Obrycki's restaurant is 50 years old this summer. During this half-century, glamorous movie stars, famous athletes and just plain old eaters have made it a point to stop in for crabs at the East Baltimore landmark.
Opened in 1944 by the Obrycki family, the rowhouse restaurant was sold in 1976 to Richard and Rose Cernak. Ten years later the Cernak family -- parents Richard and Rose, daughters Cindy and Cheri and sons Rick and Rob -- moved the restaurant a few doors down East Pratt Street to larger, newer quarters. Now hanging on the polished walls of the restaurant's waiting area are framed clippings from the nation's food press. Stories from Bon Appetit, Travel & Leisure, Food & Wine and Gourmet tell how correspondents for those magazines have come to Obrycki's, cracked crab and left happy.

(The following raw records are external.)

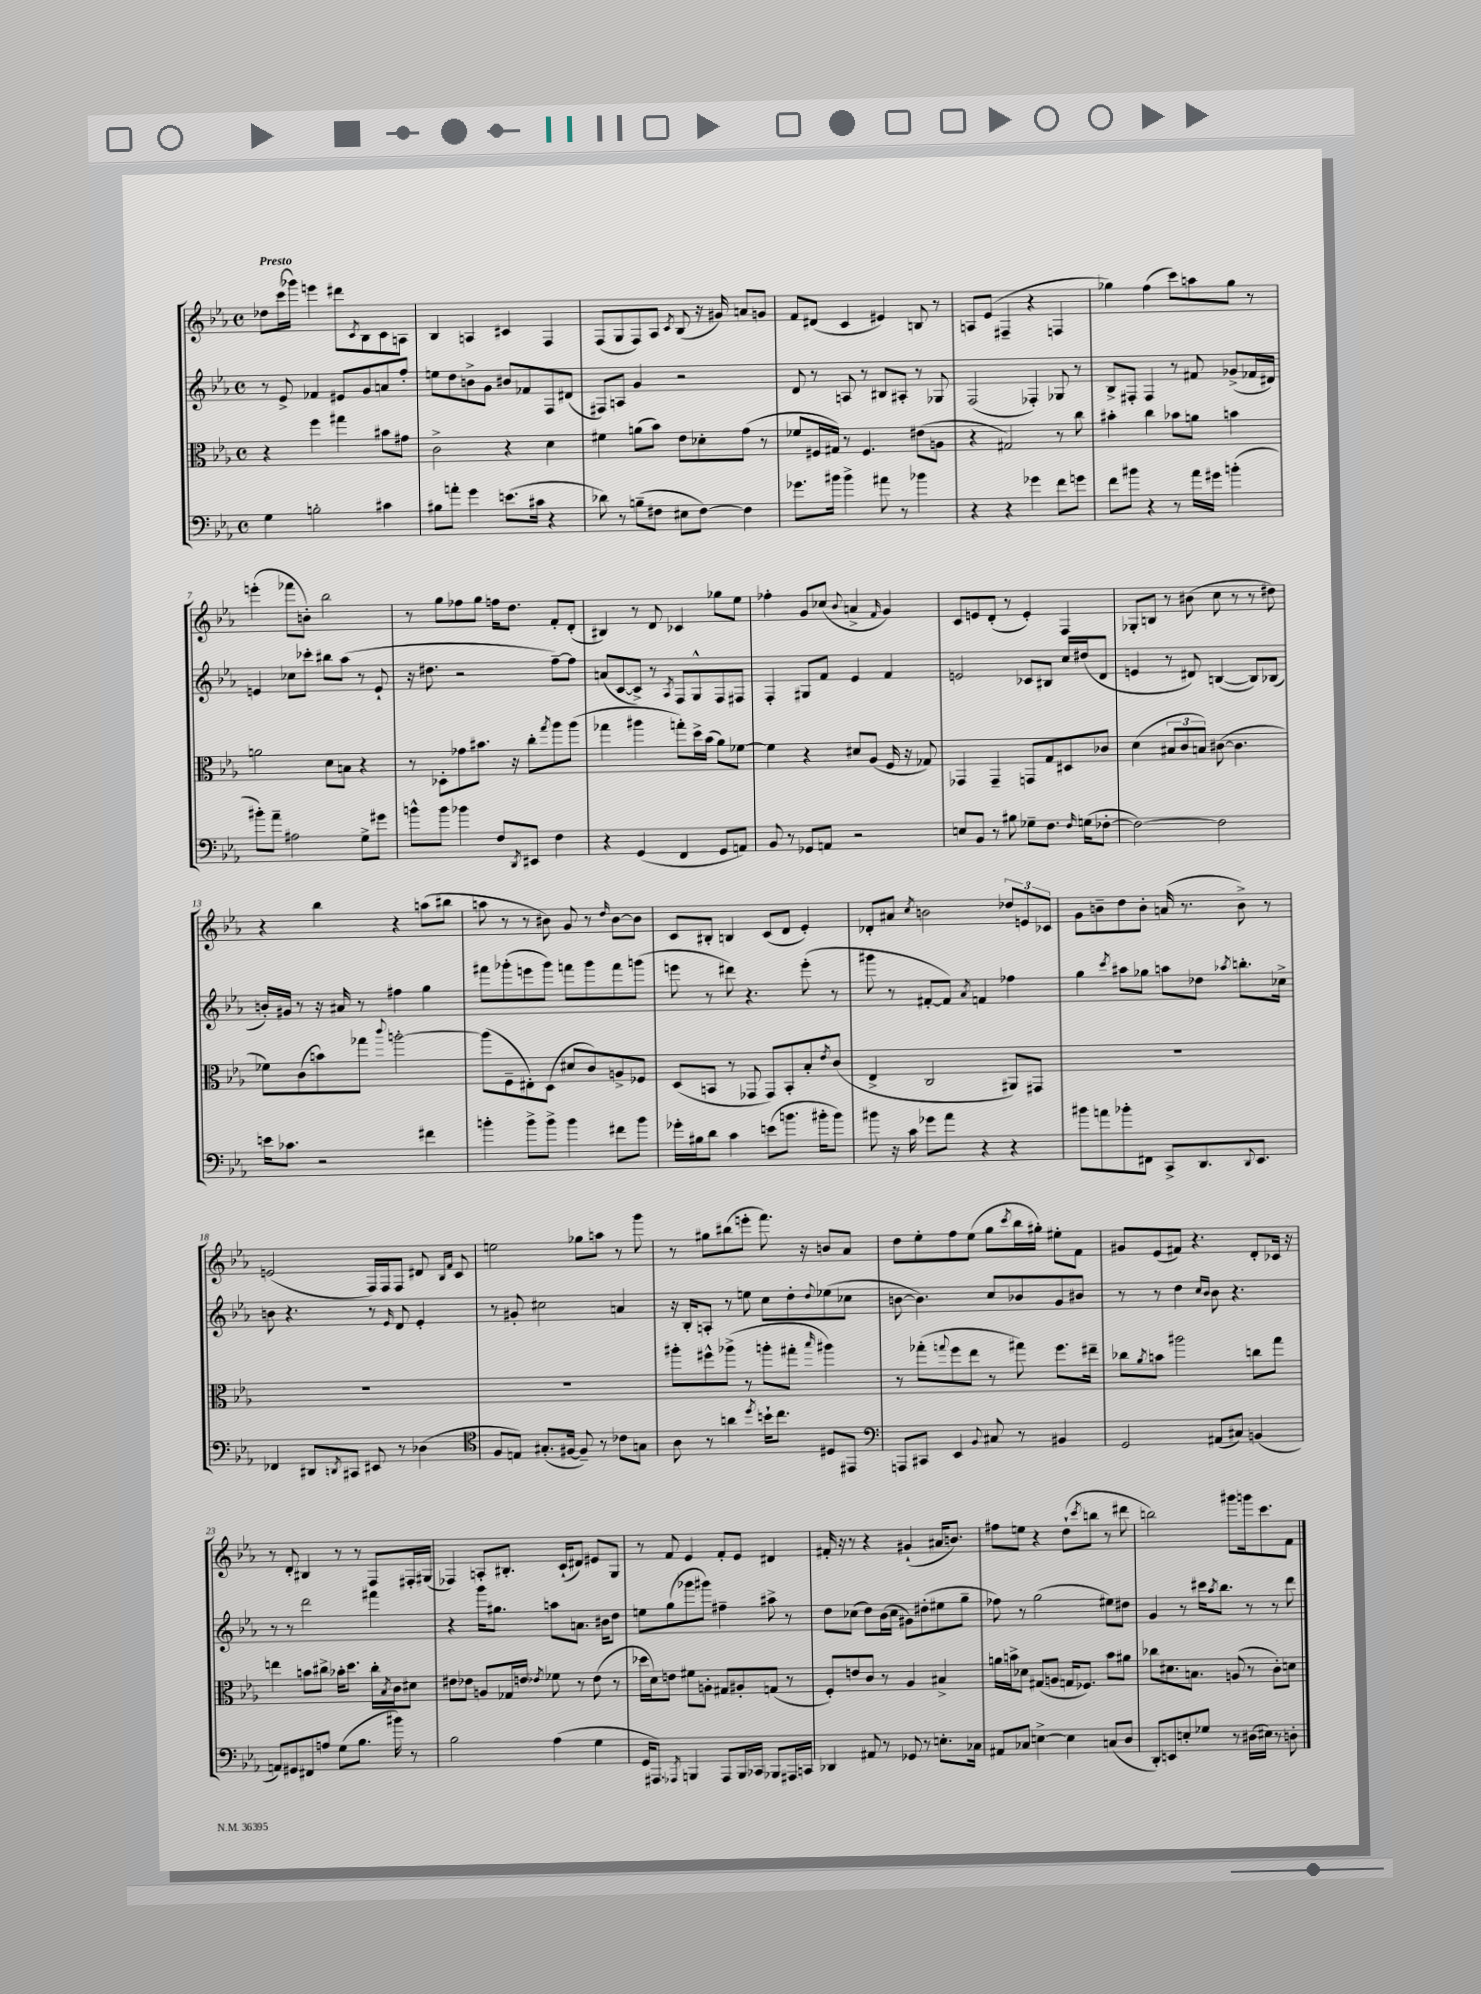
<<
\new StaffGroup <<
\new Staff = "s0" {
    \clef treble \key ees \major \defaultTimeSignature \time 4/4 \tempo "Presto"
    des''8 c'''16( ges'''16) e'''4 dis'''8 \acciaccatura { c'8 } bes8 c'8 a8 |
    bes4 a4 cis'4 f4 |
    f8( g8 f8) aes8 \acciaccatura { c'8 } bes8( r16 gis'16) a'8 g'8 |
    f'8 dis'8( c'4 eis'4) b8 r8 |
    a8 ees'8( fis4-- r4 f4 |
    ges''4) f''4( c'''8) a''8 ges''8 r8 |
    e'''4-.( fes'''8 b'8-.) bes''2 |
    r8 g''8 fes''8 g''8 f''16 d''8. f'8-. d'8-.( |
    bis4) r8 d'8 ces'4 ges''8 ees''8 |
    fes''4-. g'8 ces''8( \appoggiatura { bes'8 } a'4-> \grace { f'16 } g'4) |
    c'8 e'8 d'8-.( r8 e'4-.) f4 |
    ges8-. b8 r8 bis'8( c''8 r8 r8 dis''8) |
    r4 bes''4 r4 a''8( bis''8 |
    a''8 r8 r8 bis'8) g'8 r8 \grace { d''16 } bis'8~ bis'8 |
    c'8 bis8-. b4 c'8( d'8 ees'4-.) |
    des'8-. ais'8 \acciaccatura { c''8 } b'2 \tuplet 3/2 { des''8 e'8 ces'8 } |
    g'8 b'8-- d''8 b'8-. a'16( r8. b'8->) r8 |
    e'2( f16) f16 f8 dis'8 \grace { bes16 f'16 } c'8 |
    e''2 ges''8 a''8 r8 g'''8 |
    r8 gis''8 bis''8( e'''8-. f'''8.) r16 b'8 aes'8 |
    d''8 ees''8-. f''8 ees''8( g''8 \acciaccatura { c'''8 } bes''16 gis''16-.) eis''8-. f'8 |
    gis'8 ees'8( fis'8) r4. d'8-. ces'16 r16 |
    r8 d'8-. bis4 r8 r8 f8 fis16-. gis16( |
    fes4) a8-. bis8.-. c'16-!( dis'8) eis'8 g8 |
    r8 f'8 ees'4 f'8-. ees'8 dis'4 |
    fis'16-. r16 r8 r4 gis'4-!( ais'16 b'8.) |
    fis''8 e''8 r4 d''8-!( \acciaccatura { c'''8 } b''8 r8 dis'''8 |
    b''2) gis'''8 g'''16 c'''8. f'8 \bar "|." |
}
\new Staff = "s1" {
    \clef treble \key ees \major \defaultTimeSignature \time 4/4
    r8 ees'8-> fes'4 eis'8 g'8 a'8 f''8-. |
    e''8 d''8 b'8-> g'8 bis'8 fes'8 f8 dis'8( |
    fis8) a8 g'4 r2 |
    d'8 r8 a8 r8 bis8 ais8-. r8 ges8 |
    f2( fes4-.) ges8 r8 |
    bes8-> fis8-. fis4 r8 fis'8 ges'8->( fes'16 dis'16) |
    e'4 ces''8 ces'''8-. bis''8 aes''8( r8 e'8-! |
    r16 dis''8. r2 f''8~--) f''8 |
    a'8( c'8~ c'8->) r8 \acciaccatura { aes8 } f8 g8-^ f8 fis8 |
    f4-. gis8 f'8 ees'4 f'4 |
    e'2 ces'8 bis8 c''16 dis''16( d'8 |
    e'4 r8 dis'8) b4~( b8) bes8( |
    b'16-.) gis'16 r8 r16 ais'16 r8 fis''4 g''4 |
    fis'''8 ges'''8-.( e'''8 ges'''8) f'''8 ges'''8 f'''8 g'''8( |
    e'''8 r8 dis'''8) r4. e'''8-.( r8 |
    gis'''8 r8 fis'8~-. fis'8) \acciaccatura { aes'8 } f'4 fes''4 |
    g''4 \acciaccatura { c'''8 } ais''8 ges''8 a''8 des''8 \acciaccatura { aes''8 } b''8.-. ces''16-> |
    b'8 r4. r8 \grace { ees'16 } d'8 ees'4-. |
    r8 gis'8-. cis''2 a'4 |
    r16 bes16-. a8-. r8 e''8 c''8 d''8-. \appoggiatura { d''8 } ees''8( ces''8 |
    b'8~ b'4.) c''8 bes'8 g'8 bis'8 |
    r8 r8 d''4 \grace { c''16 bes'16 } bes'8 r4. |
    r8 r8 d'''2 fis'''4 |
    r4 g'''16 gis''8. a''8 a'8. bis'16 d''8 |
    e''8 g''8( ges'''8 gis'''8) fis''4-- ais''8-> r8 |
    d''8 ces''8( d''8) bes'16( ces''16 gis'8) dis''8-.( eis''8 g''8-- |
    fes''8) r8 g''2( eis''8) dis''8 |
    g'4 r8 cis'''16 \acciaccatura { aes''8 } bes''8. r8 r8 d'''8 \bar "|." |
}
\new Staff = "s2" {
    \clef alto \key ees \major \defaultTimeSignature \time 4/4
    r4 f''4 gis''4 bis'8 gis'8 |
    c'2-> r4 d'4 |
    fis'4 a'8( bes'8) ees'8 des'8-. g'8( r8 |
    fes'8 fis16 gis16) r8 fis4. eis'8( a8 |
    r4 gis2) r8 c''8 |
    bis'4-. c''4 bes'8 a'8 b'4 |
    a'2 d'8 b8 r4 |
    r8 des8-. ges'8 bis'8. r16 c''8-. \acciaccatura { g''8 } aes''8 aes''8( |
    ges''4 ais''4 g''8-.) d''16-> bes'16( aes'8) fes'8~ |
    fes'4 r4 dis'8 aes8( f16 r16 ges8) |
    ges,4 ges,4-- g,8 g8 dis8 ces'8 |
    d'4( \tuplet 3/2 { bis8 c'8 b8) } cis'8~( cis'4. |
    fes'8) c'8( b'8) ges''8 \appoggiatura { c'''8 } a''2~-. |
    a''8( f8-- eis8-.) d8( dis'8 c'8) a8-> fes8 |
    d8( b,8 r8 ges,8 ges,8) b,8-. bes8-. \acciaccatura { ees'8 } c'8( |
    ees4-> c2 ais,8) gis,8 |
    R1 |
    R1 |
    R1 |
    ais''8-. fis''8-^ aes''8->( r8 a''8-. gis''8-. \grace { bes''16 } ais''4) |
    r8 ges''8-.( \appoggiatura { g''8 } f''8 ees''8 r8 gis''8) f''8. eis''16-- |
    ces''8 \acciaccatura { aes'8 } b'8 ais''2 c''8 g''8 |
    e''4 b'8 cis''8-> bes'16-. d''8. cis''16-. \acciaccatura { bes8 } c'16 dis'8 |
    eis'8 ees'8 a8 ges16 e'16 \acciaccatura { ees'8 } fes'8 r8 ees'8( r8 |
    des''16 d'16) e'8 fis'8 a8-. gis8 ais8-. g8( r8 |
    f8-.) e'8 c'8 r8 aes4 bis4-> |
    a'16 b'16-> des'8 gis8( a8 g16 fes8.) b'8 ais'8 |
    ces''8 dis'8. b8. a8( r8 c'8-.) d'8 \bar "|." |
}
\new Staff = "s3" {
    \clef bass \key ees \major \defaultTimeSignature \time 4/4
    g4 b2-. cis'4 |
    bis8 a'8-. g'4 e'8.( cis'16 r4 |
    des'8) r8 b8--( fis8 eis8 fis8~) fis4 |
    ges'8. bis'16 bis'4-> ais'8 r8 bes'4 |
    r4 r4 ges'4 f'8 g'8 |
    f'8 bis'8 r4 r8 aes'16 gis'16 b'4-.( |
    bis'8-.) aes'8-- ais2 g8-> gis'8 |
    b'8-^ b'8 bes'4 f8 \acciaccatura { d,8 } eis,8 f4 |
    r4 g,4( f,4 g,8 a,8) |
    bes,8 r8 ges,8 a,8 r2 |
    e8 bes,8 r8 bis8 ges8-- f8. \grace { f16 } g16( fes8~-. |
    fes2~) fes2 |
    e'16 ces'8. r2 fis'4 |
    b'4-. b'8-> b'8-> b'4 fis'8 b'8 |
    ges'16-. bis16 d'8 c'4 e'8( b'8. bis'16-. bis'8) |
    bis'8 r16 c'16 ges'8 aes'8 r4 r4 |
    bis'8 a'8 bes'8-. fis,8 c,8-> d,8. \appoggiatura { d,8 } ees,8. |
    fes,4 dis,8 \acciaccatura { d,8 } cis,8 eis,8 r8 des4( |
    \clef tenor f8 e8) gis8.-.( fis16~ fis8--) r8 ces'8 g8 |
    aes8 r8 a'4 \acciaccatura { d''8 } b'16-! c''8. dis8 eis,8 |
    \clef bass a,,8 cis,8 ees,4 \appoggiatura { bes,8 } cis8 r8 bis,4 |
    g,2 ais,8( cis8) b,4( |
    a,8) gis,8 fis,8 a8 g8( bes8. bis'16) r8 |
    bes2 aes4( g4 |
    g,16 ais,,8.) \acciaccatura { aes,,8 } b,,4 aes,,8 b,,16 ces,16 bes,,8 ais,,16 c,16 |
    des,4 ais,8 r8 ges,8 r8 e8.-. ces16 |
    ais,8 ces8 e4~-> e4 c8( d8 |
    d,8-.) e,8 e8-. ges8 r8 dis16( eis16) r8 d8-. \bar "|." |
}
>>
>>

Recently I sat down with Rose and Cheri Cernak and listened to their tales -- some funny, some not -- of restaurant life. While the stories dealt with Obrycki's, some, it seemed, could have been about any restaurant. Here are a few of them:
The stainer. A few months ago a well-dressed man showed up at the restaurant and claimed that one of the waiters had spilled something on his suit a few nights earlier. He presented a receipt for $5 from a dry cleaner. He asked to be reimbursed.
The woman working at the front of the restaurant thought about simply giving the man $5 from petty cash, but before handing out the cash, checked with the boss, Rose.

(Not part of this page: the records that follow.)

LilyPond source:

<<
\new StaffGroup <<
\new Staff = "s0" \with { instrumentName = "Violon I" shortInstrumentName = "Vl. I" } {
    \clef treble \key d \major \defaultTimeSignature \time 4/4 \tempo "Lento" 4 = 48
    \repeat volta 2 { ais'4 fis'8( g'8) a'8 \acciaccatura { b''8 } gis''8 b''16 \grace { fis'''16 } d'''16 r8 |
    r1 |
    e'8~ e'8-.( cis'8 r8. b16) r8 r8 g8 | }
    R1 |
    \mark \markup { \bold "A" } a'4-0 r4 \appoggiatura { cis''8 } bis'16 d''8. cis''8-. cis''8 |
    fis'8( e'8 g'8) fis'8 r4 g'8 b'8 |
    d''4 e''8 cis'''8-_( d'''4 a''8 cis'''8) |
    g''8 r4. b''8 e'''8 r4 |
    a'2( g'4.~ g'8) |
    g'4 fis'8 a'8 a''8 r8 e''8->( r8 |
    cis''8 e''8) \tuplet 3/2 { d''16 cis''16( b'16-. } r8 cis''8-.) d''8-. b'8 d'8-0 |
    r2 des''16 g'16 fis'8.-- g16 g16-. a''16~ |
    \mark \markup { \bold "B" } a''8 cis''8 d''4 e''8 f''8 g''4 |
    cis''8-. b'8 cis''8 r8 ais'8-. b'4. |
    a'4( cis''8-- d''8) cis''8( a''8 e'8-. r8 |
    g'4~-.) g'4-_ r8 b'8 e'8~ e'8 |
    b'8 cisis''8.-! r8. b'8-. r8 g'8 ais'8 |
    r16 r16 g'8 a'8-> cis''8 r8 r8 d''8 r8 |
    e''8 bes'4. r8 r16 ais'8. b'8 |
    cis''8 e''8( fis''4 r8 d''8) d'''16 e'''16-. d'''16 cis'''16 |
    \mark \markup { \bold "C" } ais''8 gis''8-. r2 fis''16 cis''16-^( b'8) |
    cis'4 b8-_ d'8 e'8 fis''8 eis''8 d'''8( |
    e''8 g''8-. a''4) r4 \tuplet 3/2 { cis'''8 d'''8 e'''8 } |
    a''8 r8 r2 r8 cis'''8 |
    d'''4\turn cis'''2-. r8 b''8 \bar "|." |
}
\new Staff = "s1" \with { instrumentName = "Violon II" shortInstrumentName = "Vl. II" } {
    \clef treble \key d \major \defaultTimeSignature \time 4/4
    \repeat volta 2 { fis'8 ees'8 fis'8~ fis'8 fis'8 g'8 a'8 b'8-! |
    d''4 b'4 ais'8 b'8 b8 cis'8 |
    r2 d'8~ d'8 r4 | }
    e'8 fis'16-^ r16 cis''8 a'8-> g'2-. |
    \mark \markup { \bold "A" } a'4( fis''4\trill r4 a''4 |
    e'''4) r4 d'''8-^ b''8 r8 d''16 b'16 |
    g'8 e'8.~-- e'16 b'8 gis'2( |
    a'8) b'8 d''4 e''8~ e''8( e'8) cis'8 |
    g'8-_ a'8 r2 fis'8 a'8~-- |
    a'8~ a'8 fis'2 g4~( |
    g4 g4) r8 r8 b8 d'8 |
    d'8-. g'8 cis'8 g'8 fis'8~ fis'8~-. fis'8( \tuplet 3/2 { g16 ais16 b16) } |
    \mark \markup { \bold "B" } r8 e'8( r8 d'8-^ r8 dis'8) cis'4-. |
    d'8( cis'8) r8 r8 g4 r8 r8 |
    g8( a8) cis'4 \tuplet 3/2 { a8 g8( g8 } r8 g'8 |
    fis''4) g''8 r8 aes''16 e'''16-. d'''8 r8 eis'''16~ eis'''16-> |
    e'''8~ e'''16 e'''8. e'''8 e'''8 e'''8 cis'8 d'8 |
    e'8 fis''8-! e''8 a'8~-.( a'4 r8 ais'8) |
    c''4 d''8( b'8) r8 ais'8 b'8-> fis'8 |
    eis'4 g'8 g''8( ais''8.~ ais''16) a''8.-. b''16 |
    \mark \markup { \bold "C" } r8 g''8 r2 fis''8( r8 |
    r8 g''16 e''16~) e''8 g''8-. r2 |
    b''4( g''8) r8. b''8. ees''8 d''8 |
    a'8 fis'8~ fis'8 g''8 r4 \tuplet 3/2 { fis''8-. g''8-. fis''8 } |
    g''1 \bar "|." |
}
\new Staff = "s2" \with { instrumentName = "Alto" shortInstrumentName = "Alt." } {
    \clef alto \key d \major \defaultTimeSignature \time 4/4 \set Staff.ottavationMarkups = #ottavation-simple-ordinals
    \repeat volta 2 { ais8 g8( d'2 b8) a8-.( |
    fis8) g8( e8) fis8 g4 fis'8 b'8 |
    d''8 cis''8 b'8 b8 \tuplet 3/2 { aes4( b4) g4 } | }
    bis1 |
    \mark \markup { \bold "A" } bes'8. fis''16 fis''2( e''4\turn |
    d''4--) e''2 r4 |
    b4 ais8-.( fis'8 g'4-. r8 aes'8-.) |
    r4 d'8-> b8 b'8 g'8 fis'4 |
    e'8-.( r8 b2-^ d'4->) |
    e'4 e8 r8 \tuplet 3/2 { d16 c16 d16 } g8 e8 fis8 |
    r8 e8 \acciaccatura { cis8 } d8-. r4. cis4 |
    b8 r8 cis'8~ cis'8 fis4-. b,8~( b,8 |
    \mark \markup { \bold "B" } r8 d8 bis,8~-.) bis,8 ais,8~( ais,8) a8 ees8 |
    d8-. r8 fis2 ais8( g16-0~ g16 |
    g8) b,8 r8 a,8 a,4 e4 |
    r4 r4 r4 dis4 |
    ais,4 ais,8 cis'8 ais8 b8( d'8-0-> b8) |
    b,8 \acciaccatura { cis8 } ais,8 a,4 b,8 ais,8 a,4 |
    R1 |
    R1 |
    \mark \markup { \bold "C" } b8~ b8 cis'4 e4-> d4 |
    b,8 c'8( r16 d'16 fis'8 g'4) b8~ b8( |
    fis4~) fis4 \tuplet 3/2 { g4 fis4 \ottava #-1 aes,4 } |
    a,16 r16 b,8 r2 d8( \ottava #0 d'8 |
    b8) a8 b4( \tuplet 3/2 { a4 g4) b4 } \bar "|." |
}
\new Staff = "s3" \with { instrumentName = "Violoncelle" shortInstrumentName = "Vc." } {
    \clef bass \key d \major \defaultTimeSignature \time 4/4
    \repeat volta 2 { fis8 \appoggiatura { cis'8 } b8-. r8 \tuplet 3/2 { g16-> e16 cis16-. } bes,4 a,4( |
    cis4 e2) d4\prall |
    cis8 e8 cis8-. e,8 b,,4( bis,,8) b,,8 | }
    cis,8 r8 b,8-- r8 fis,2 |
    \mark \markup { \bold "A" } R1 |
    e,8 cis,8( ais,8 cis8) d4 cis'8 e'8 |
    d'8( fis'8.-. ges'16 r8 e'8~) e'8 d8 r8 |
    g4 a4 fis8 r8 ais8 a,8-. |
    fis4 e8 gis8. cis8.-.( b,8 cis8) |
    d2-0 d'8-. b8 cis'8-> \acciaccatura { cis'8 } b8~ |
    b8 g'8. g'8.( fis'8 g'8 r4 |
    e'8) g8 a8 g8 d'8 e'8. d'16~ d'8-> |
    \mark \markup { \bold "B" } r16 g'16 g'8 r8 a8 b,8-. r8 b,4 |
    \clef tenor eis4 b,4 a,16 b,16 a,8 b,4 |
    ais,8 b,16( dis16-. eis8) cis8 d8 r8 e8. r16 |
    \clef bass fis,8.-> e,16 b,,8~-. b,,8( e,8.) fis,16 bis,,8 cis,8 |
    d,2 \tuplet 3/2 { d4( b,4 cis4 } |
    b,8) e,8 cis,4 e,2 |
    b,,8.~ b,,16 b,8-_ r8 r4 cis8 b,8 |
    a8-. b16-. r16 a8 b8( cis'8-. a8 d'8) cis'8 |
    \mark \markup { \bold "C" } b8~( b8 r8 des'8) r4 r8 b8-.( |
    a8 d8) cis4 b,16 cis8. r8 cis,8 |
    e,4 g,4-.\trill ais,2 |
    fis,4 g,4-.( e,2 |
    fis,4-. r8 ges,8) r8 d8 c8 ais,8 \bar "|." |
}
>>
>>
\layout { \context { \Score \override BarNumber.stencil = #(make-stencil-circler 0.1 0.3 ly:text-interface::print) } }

Rose remembered that 10 years ago a well-dressed man had made a similar claim. She remembered the fellow couldn't describe the waiter who supposedly spilled food on him. Moreover, she recalled that the man had ticked off the names of several Baltimore restaurants that supposedly had given him $5 for stains caused by their waiters. Rose thought it was curious that so many waiters had spilled food on the man, and that the cleaning bill was always $5. Sure enough, when she questioned her waiters, none reported spilling anything. So she sent the man on his way without any money.
Now, 10 years later, the guy was back, probably figuring that chances were good that the restaurant had new owners. Instead of a new owner, the man ended up facing an old nemesis.
"I told him you didn't get away with it 10 years ago, and you aren't going to get away with it now," Rose said.
The stainer turned on his well-heeled shoes, muttered an obscenity and walked out the door.
There was the night actor Danny DeVito lost a fan because he had kids. When a female customer heard that DeVito, who was in Baltimore for the filming of "Tin Men," was eating in the restaurant, she asked to be seated near the star.
She got her wish, but instead of being elated, she left the restaurant in a huff. DeVito had his children with him and the kids made a commotion as they hammered crabs with mallets. The noise and kids were a turnoff, the woman reported as she left the restaurant.
"But you asked to be seated near him," Rose said to the angry woman. "You didn't tell me," the woman replied, "that he had children."
There are the "crab emergency" nights at the restaurant. On these nights, when the supply of steamed crabs is running low, the staff counts unfed customers. Figuring four crabs per customer, the staff tries to approximate when the supply will run out. Customers waiting to be seated as well as those holding reservations for later in evening are warned that by the time they dine, the steamed crabs may be gone.
The reaction to this news varies, the Cernaks said. Most folks are grateful for the warning and understand that crab shortages are part of the business. But a few go ballistic. One customer, Cheri recalled, launched into a tirade, saying that Obrycki's without crabs was like the sea with salt, or a brewery running out of beer. Cheri listened to the customer complain for a while, then spoke up. "I told him that if the worst thing that ever happened to him was not being able to eat crabs one night, then he was a pretty lucky fellow," she recalled.
Speechless, he looked at her for long time, she recalled. Finally, he nodded in agreement. "You're right," he said, and ordered crab cakes.
There are the occasional customers who try to run out without paying their check. Sometimes they are caught right away. That happened the time a man tried to run out on his family's check, after first sending his wife and child out to fetch their car. The husband was stopped at the door of the restaurant. The wife drove away. At the husband's suggestion, the restaurant staff phoned his in-laws. His mother-in-law said go ahead and send the bum to jail. The father-in-law, however, came and paid the tab.
And then there are the near-disasters. Such as the day last summer when the restaurant's truck, carrying crabs to a New York shindig, broke down on the New Jersey Turnpike. For much of the afternoon it looked as if the crowd of New Yorkers was going to have to be called and told that the crab feast at the James Beard House was canceled. But at the last moment, a truck part arrived. The truck was back on the road. The crabs arrived in Gotham and the feast went off with nary a hitch. It was just another day in the restaurant business.